Beneath the bleak and decadent exterior, there is a beauty. This is where Mortiis is the most profound and complex. The rot on the surface hides a romantic longing for something far beyond the experience of the everyday and describable, very much like black metal, but without the angsty pimple-ridden testosterone. We can sense that this fantasy world of Mortiis has been given much thought, and is far more vast than these notes could ever convey. We sense that this is a place in which a disillusioned man has retreated into a fantasy that has gone several steps beyond escapism and into the realm of genuine spirituality. Could someone live their life as a monk, but instead of reading and thinking upon the bible in their meditations, could they fill their mind and soul with some very personal fantasy? This is the very edge of escapism that Mortiis presents to us, but few will recognize it as such. This is taking fantasy to a level of seriousness that your run-of-the-mill LARPing nerd would scoff at. This is fantasy as religion.

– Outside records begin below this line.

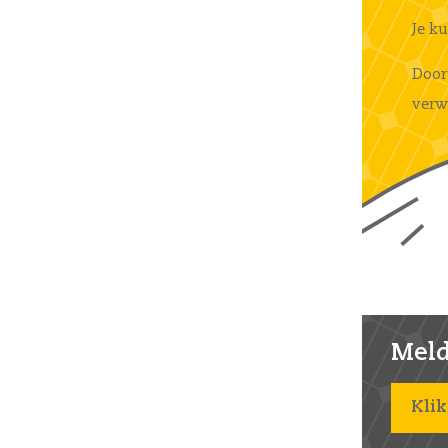
Je k
Door
verw
Meld 
Klik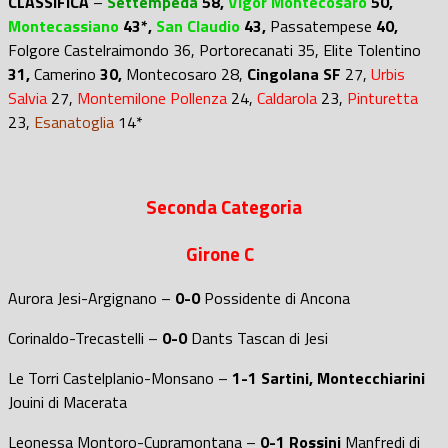
CLASSIFICA
–
Settempeda
58,
Vigor Montecosaro
50,
Montecassiano
43*,
San Claudio
43,
Passatempese
40,
Folgore Castelraimondo
36,
Portorecanati
35
,
Elite Tolentino
31,
Camerino
30,
Montecosaro
28
,
Cingolana SF
27,
Urbis
Salvia
27,
Montemilone Pollenza
24,
Caldarola
23,
Pinturetta
23,
Esanatoglia
14*
Seconda Categoria
Girone C
Aurora Jesi-Argignano –
0-0
Possidente di Ancona
Corinaldo-Trecastelli –
0-0
Dants Tascan di Jesi
Le Torri Castelplanio-Monsano –
1-1
Sartini, Montecchiarini
Jouini di Macerata
Leonessa Montoro-Cupramontana –
0-1
Rossini
Manfredi di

I believe that with this and the previous two Mortiis albums, he was trying to create a new lifestyle in the same way that black metal became a lifestyle. It might seem, on the surface, that he was unsuccessful, gaining only a couple vague statements of praise from people who were entertained by, but hopelessly misunderstood his artwork. Yet his ideas have not gone unappreciated by at least this one humble reviewer, who was permanently changed by such works, despite its reputation (or lack thereof).

The second song, Keiser av en dimensjon ukjent continues the journey into this secretive fantasy world. The English translation is "Emperor of a Dimension Unknown," and it certainly suggests the feeling of a god, using the intellectual tools granted to us humble apes in the age of modernity, to escape the painful world we live in by creating a new one. Outsiders across the globe create their own lands in D&D games, in writing, in thought, but does anyone recognize how profound this is? We are monkeys, yet we can imagine alternate dimensions. Mortiis revels in that idea, and provides a soundtrack for his listeners to meditate upon their same power, to view the fruits of their imagination (assuming the medieval fantasy is relevant to their creativity, which for most nerdy white males it will be).

The music is about another world. If one does not have the power of imagination to summon forth in their minds the image of an alternate dream-dimension then they can never hope to understand this music. This music is about atmosphere, and those who listen for atmosphere alone are a rare breed, requiring a certain level of imaginative force that would probably hinder them in day-to-day life: a spiritual sense of the fantastic that would send them fleeing from the real world into one more beautiful (even if it is significantly darker).

Dungeon synth is not for the common man. This is not something you hear once and simply understand; this is a whole universe of unique thought. Mortiis did not make this to earn fame or money, he made this solely for himself. But for those who can share such a vision, it is a masterpiece of indescribable profundity.

Dungeon Synth

Dungeon synth is the sound of the ancient crypt. The breath of the tomb, that can only be properly conveyed in music that is primitive, necro, lo-fi, forgotten, obscure, and ignored by all of mainstream society. When you listen to dungeon synth you are making a conscious choice to spend your time in a graveyard, to stare, by candle-light, into an obscure tome that holds subtle secrets about places that all sane men avoid.

I shall do my best to make you, gentle readers, aware of this genre. This genre that only attracts the most tortured of outsiders, those who long for the forgotten magic of the dead, to remain forever in the shadows of decaying tombs.